I think sometimes that in order to make FIRST appear ever more impressive we are trading the illusion of hard experience for the quick delivery of something that looks cool using COTS. Something that justifies more investment into it because it looks cool. Something that might not be delivering at the educational level what the casual onlooker might be thinking it is delivering.

I consider it something very much like 'my kid is a computer genius' syndrome. Where every generation looks at their own personal reference for 'genius' and assumes that their child reached the equivalent proficiency without out realizing that they are bootstrapped on the COTS of the last people who did it. Yes your child was able to write a web based accounting system. On what amounts to a supercomputer from when I was a child with a language that would be appalling inefficient on what was the practical computer when I was a child. The math is not that much more complicated and the protocols and languages were given to them basically for free. I'll issue a challenge here: anyone can write their own protocol for an IP network using UDP. In the financial industry at any place where latency is the determining factor between success and failure writing non-TCP protocols is often the tool of choice. Yet in FIRST we often seem to run away from UDP screaming because TCP 'just works' and you 'don't have to do that work'. This makes TCP basically COTS. Yes using TCP saves the user from the effort to make their work reliable on an average IP network. At the price of the user very likely not actually understanding how it even works - however FIRST is not exactly the average IP network - so what you have here is a perfect example of not understanding why the easy way may not actually be the best way.

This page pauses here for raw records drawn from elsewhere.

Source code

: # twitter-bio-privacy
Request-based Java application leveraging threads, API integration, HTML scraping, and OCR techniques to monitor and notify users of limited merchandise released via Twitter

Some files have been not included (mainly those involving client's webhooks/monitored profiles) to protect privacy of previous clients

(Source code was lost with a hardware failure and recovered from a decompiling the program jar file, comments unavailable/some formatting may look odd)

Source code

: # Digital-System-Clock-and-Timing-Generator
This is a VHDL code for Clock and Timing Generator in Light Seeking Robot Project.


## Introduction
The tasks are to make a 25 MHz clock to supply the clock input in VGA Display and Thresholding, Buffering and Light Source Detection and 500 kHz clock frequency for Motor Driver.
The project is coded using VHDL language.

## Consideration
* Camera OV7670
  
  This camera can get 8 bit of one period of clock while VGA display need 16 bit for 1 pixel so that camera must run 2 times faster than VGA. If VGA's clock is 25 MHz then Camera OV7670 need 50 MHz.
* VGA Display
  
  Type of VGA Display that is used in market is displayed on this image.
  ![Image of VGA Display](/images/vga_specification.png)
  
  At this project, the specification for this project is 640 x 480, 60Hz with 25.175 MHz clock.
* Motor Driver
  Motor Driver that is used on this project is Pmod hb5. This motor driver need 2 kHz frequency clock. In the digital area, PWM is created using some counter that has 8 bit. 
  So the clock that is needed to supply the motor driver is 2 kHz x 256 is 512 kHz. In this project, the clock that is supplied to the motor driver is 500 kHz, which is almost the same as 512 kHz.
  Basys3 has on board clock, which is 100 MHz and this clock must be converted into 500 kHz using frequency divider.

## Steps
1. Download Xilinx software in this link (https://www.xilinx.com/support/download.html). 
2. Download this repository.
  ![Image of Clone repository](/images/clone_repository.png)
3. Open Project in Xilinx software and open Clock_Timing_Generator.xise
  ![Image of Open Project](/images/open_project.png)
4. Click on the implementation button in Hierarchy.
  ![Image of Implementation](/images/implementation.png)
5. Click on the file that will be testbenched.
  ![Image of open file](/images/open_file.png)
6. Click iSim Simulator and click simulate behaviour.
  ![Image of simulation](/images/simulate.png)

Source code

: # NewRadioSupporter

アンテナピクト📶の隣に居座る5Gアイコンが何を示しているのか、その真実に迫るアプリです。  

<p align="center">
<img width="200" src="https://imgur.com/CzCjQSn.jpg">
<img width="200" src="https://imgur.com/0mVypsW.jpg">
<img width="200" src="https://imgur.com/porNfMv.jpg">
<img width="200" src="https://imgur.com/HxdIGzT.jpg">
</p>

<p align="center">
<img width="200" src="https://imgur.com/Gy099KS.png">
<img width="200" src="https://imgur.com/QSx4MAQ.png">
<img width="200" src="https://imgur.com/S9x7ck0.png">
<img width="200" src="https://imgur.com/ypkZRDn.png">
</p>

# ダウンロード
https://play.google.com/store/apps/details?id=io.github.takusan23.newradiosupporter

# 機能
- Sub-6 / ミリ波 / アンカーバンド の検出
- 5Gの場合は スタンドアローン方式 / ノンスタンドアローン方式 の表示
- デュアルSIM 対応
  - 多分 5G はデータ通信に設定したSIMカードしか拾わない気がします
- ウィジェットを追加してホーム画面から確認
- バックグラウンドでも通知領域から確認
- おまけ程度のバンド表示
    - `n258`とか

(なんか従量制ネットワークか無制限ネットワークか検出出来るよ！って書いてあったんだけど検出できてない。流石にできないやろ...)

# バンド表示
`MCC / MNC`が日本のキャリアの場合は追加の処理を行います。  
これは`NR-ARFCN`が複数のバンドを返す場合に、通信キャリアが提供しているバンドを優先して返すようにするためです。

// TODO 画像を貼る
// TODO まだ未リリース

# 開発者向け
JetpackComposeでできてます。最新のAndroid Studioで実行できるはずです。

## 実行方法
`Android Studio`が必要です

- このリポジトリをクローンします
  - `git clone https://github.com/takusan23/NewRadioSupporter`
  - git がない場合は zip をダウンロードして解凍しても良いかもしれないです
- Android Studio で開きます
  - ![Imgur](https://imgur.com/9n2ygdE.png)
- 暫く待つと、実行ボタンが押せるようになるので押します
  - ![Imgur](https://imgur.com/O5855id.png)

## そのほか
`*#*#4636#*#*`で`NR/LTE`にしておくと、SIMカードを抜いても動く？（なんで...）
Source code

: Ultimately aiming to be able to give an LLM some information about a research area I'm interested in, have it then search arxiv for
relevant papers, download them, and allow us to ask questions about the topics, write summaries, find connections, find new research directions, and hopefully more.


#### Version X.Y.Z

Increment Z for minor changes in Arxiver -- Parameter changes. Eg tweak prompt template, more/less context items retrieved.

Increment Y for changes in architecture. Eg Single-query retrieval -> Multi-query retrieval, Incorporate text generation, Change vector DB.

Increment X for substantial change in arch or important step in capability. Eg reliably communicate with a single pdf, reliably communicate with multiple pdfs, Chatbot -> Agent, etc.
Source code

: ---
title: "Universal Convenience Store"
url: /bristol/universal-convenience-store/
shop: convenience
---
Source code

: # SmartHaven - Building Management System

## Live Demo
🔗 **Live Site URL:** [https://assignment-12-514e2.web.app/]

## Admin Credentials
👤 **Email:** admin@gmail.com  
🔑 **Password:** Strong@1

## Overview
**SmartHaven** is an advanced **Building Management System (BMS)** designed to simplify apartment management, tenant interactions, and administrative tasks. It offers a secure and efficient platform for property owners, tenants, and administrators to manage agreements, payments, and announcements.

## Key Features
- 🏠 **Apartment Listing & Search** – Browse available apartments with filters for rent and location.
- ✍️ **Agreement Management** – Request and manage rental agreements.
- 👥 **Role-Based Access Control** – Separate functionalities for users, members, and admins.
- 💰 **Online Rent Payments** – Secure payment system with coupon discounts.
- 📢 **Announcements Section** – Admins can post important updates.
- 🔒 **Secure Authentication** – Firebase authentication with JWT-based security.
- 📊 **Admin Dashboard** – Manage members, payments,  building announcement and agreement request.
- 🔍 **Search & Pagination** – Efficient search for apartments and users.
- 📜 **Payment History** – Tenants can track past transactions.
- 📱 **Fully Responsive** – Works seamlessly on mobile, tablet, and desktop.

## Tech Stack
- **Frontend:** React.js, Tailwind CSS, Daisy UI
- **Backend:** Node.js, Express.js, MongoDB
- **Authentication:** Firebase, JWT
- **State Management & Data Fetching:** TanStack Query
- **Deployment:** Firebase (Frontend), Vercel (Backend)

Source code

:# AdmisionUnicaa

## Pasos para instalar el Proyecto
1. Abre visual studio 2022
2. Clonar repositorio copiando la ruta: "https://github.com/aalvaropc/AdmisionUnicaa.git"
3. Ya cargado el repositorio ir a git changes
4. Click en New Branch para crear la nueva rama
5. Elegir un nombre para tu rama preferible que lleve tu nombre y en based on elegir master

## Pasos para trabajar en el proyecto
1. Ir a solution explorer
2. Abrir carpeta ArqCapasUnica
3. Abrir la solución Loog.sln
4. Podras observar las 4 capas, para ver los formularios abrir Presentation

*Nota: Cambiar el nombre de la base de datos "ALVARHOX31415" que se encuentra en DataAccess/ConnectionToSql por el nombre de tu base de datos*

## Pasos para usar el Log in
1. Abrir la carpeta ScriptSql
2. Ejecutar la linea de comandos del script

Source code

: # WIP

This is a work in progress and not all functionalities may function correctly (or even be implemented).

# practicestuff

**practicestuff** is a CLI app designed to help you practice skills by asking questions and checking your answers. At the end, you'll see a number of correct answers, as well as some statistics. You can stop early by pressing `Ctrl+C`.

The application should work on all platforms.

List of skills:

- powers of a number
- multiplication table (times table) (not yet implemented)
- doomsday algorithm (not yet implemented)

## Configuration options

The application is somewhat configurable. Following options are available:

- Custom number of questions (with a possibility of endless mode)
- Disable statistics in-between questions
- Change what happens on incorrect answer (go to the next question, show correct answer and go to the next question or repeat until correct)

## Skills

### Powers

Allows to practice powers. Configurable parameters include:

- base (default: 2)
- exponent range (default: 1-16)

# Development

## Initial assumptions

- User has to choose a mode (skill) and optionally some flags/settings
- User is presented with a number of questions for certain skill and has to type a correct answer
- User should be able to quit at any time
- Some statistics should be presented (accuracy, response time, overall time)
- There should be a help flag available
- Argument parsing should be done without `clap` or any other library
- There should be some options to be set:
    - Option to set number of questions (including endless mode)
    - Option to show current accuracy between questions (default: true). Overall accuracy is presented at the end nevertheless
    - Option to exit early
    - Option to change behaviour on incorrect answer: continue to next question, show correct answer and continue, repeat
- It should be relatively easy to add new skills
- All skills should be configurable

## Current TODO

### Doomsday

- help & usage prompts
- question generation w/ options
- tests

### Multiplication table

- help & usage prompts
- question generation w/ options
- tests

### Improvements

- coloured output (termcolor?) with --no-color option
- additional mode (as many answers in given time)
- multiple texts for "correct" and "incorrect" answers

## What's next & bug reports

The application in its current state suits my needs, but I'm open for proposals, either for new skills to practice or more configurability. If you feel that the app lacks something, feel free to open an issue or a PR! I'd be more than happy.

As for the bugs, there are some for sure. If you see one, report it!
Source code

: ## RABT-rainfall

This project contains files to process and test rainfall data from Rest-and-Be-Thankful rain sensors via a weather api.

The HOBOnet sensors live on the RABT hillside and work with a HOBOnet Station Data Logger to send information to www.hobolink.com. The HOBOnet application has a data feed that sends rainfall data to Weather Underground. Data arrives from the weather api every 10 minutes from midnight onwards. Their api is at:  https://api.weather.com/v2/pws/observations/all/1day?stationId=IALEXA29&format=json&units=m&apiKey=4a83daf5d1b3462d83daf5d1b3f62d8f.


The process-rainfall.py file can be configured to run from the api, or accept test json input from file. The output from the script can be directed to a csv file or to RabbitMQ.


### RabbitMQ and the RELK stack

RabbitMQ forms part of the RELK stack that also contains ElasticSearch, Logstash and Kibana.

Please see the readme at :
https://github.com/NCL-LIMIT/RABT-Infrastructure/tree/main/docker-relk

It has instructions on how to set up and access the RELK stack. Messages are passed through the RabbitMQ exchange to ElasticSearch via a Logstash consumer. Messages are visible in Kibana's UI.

It is very cool to watch - but lots of people own cars today - and lots of people can't change a tire properly. So the proposition becomes we expose everyone to the robotics technology like cars and hope that this makes more shining stars because it is accessible. However it is accessible within basically 4, 6 week build seasons and after that - as an adult - you now have to pay for continuing access often at a dear price (see rising college debt). Now I do see this is where the Maker community helps. Where we network our skills and resources together at a reasonable price to break this high cost consequence to not getting the basics in sooner (I spent many hours at NextFAB taking a vast number of their classes and I can clearly see the very wide gap in knowledge when people approach a subject in those required classes). However there is still a large social gap between the two. I see where coming back from being a student to a mentor can help as well. However there are many topics on ChiefDelphi as to the risk of coming back as a mentor and people often can't because the demands of college on their resources are very high.

This is a devil's due. We are advancing our primary cause of FIRST with COTS but we may not be advancing the educational goal one might casually think we are advancing.

[mathking]

I have read a lot of posts, and like that this thread has not turned too heated. So here is my two cents. As a teacher, I don't think using COTS parts necessarily mean students learn any less than they would without them. It is all in how you conduct your design and construction process. We do make use of COTS parts. We also have used chassis we designed and built for 10/14 FRC seasons. We go through a brainstorming - prototyping - testing phase in which we use whatever resources we have at hand to build and test various mechanisms. Once we settle on a basic design, we look for how best to implement it.

For example, last year one of our mentors found a place that was selling some old garage door opener lead screw assemblies. We used these because they were affordable. The students then had to use a combination of calculation and testing to figure out what gear box assembly would be the best to operate it. The calculations showed that we were right on the edge between two and three motors, so we selected a Vexpro gear box that could be used with two or three motors. After a couple of failures we settled on a AndyMark hex hub bored out on one end to accept the lead screw. In the end the kids had a good device and understood its operation well.

I think there is a software analogy to be made here. As techhelpbb pointed out, where kids start today with languages and processing power is amazing compared to where I started (fortran punch cards on an old VAX-11/780). As someone who teaches programming, I also know that my students in general use much better practices in designing programs than I did. Precisely because they are not worried about things like using short variable names to take up less space in memory. I know a number of people who lament that kids learn Java or C++ or Php before learning Assembly. "They need to know how computers really work." But that isn't Assembly, which is really just abstraction at a lower level. "They don't learn how to optimize a program's performance." Wrong. Plain and simple. They still learn about optimizing, but they optimize algorithms and not code. Using prebuilt libraries. Because that is the way they will need to operate when they get jobs. I find that students who learn assembly first tend to write code that is very difficult to read and maintain. It is much easier to teach (and learn) assembly after students have a solid understanding of higher level language.

OK, I am getting a little far afield now. So back to my main point. If you are a mentor and thinking about this question, your students are probably doing fine and learning well. Because the real question isn't whether they build their own gearbox or use one from AndyMark. It's whether they understand what the gearbox does and why you chose it.